··· STUDY MATERIAL

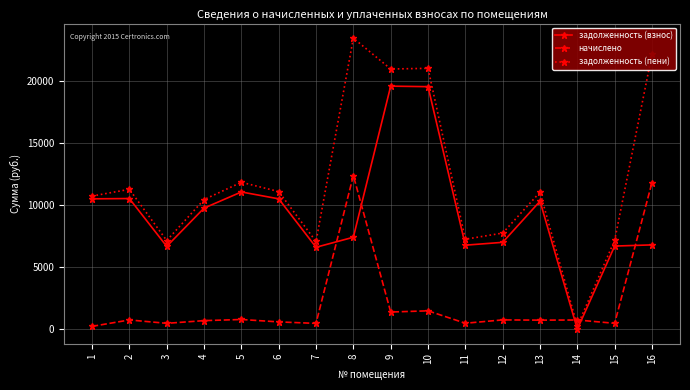

How many interior local valleys does the задолженность (взнос) series have?

4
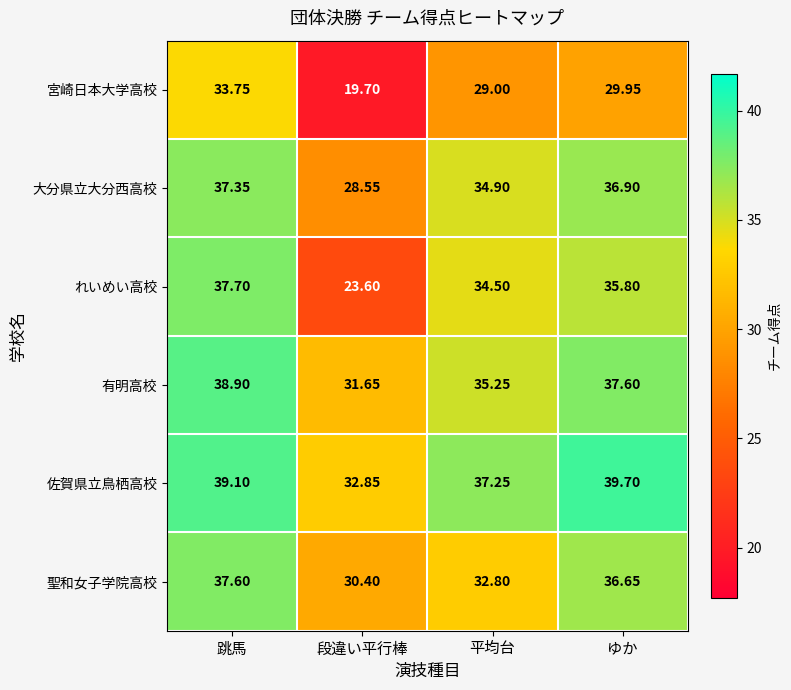

Is the value of 大分県立大分西高校 at 跳馬 greater than the value of 聖和女子学院高校 at 跳馬?

No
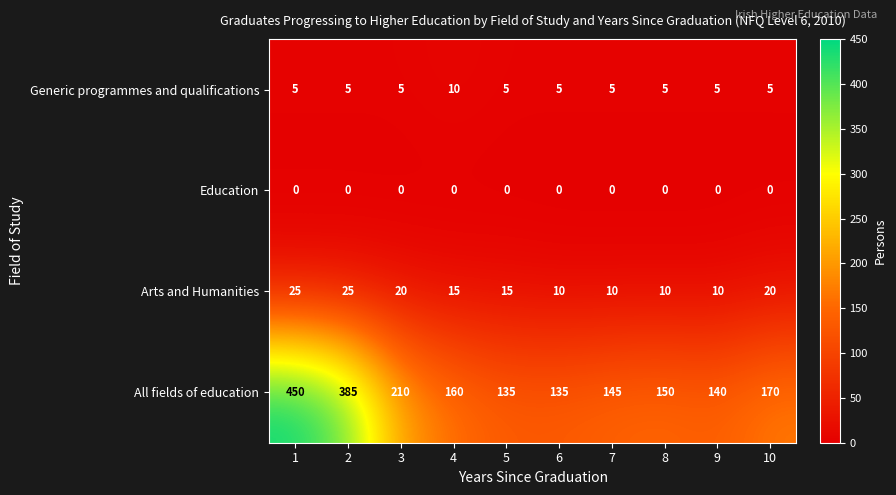

The All fields of education series shows 239 at 7. True or false?

False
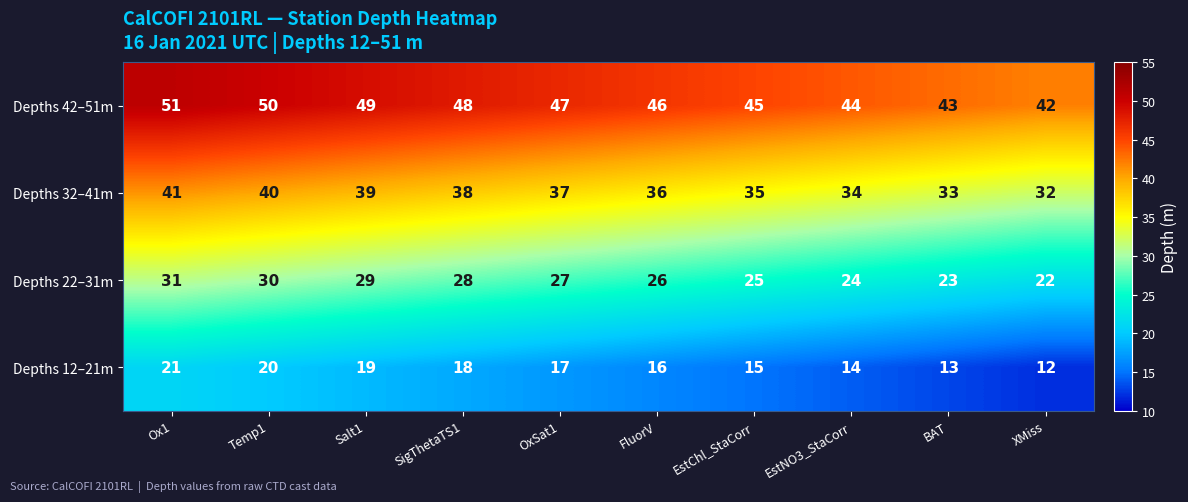

Count the number of data series in this chart.

4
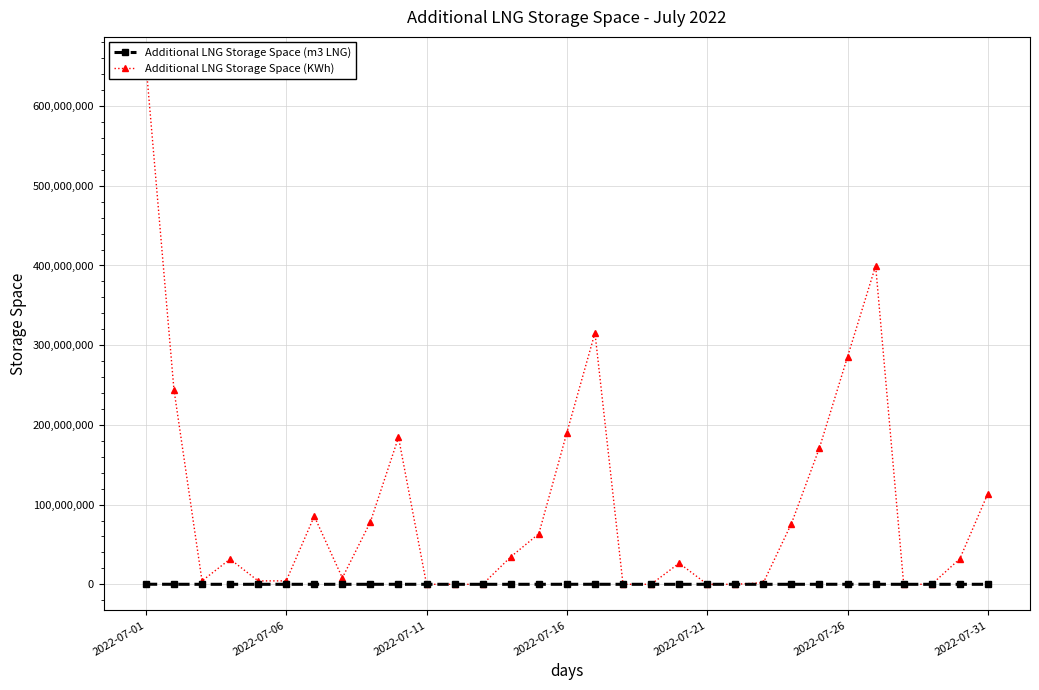

What position from the left is 28?

29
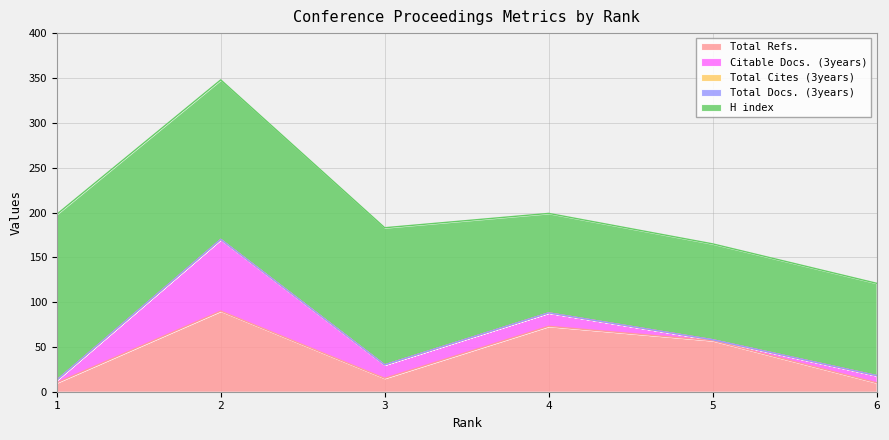

Reading left to right, extract all data points from this chart.

Total Docs. (3years): 0	0	0	0	0	0
Total Cites (3years): 0	0	0	0	0	0
Citable Docs. (3years): 3	80	15	15	1	8
H index: 185	178	153	111	107	103
Total Refs.: 10	90	15	73	57	10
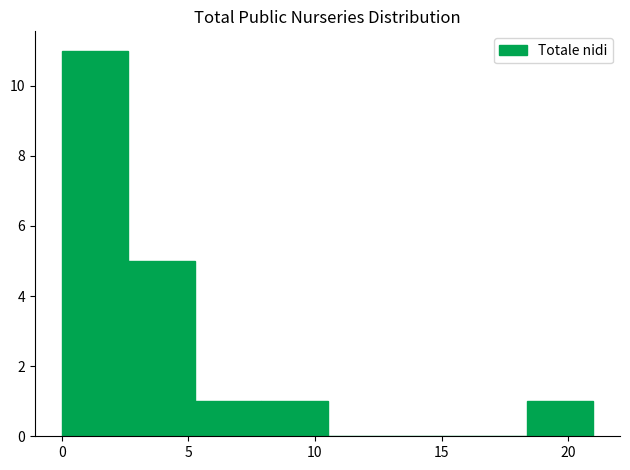

Over which range of the x-axis is the bar tallest?

0.0 to 2.5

······

Arrange the data as a Markdown table with the columns Index and Content, one numbered row per line, from the line containing "Reading left to" through the end of the data, both ends included. Leave out blank lines and pictures.

| Index | Content |
|---|---|
| 1 | Reading left to right, extract all data points from this chart. |
| 2 | Total Docs. (3years): 0	0	0	0	0	0 |
| 3 | Total Cites (3years): 0	0	0	0	0	0 |
| 4 | Citable Docs. (3years): 3	80	15	15	1	8 |
| 5 | H index: 185	178	153	111	107	103 |
| 6 | Total Refs.: 10	90	15	73	57	10 |
| 7 | Over which range of the x-axis is the bar tallest? |
| 8 | 0.0 to 2.5 |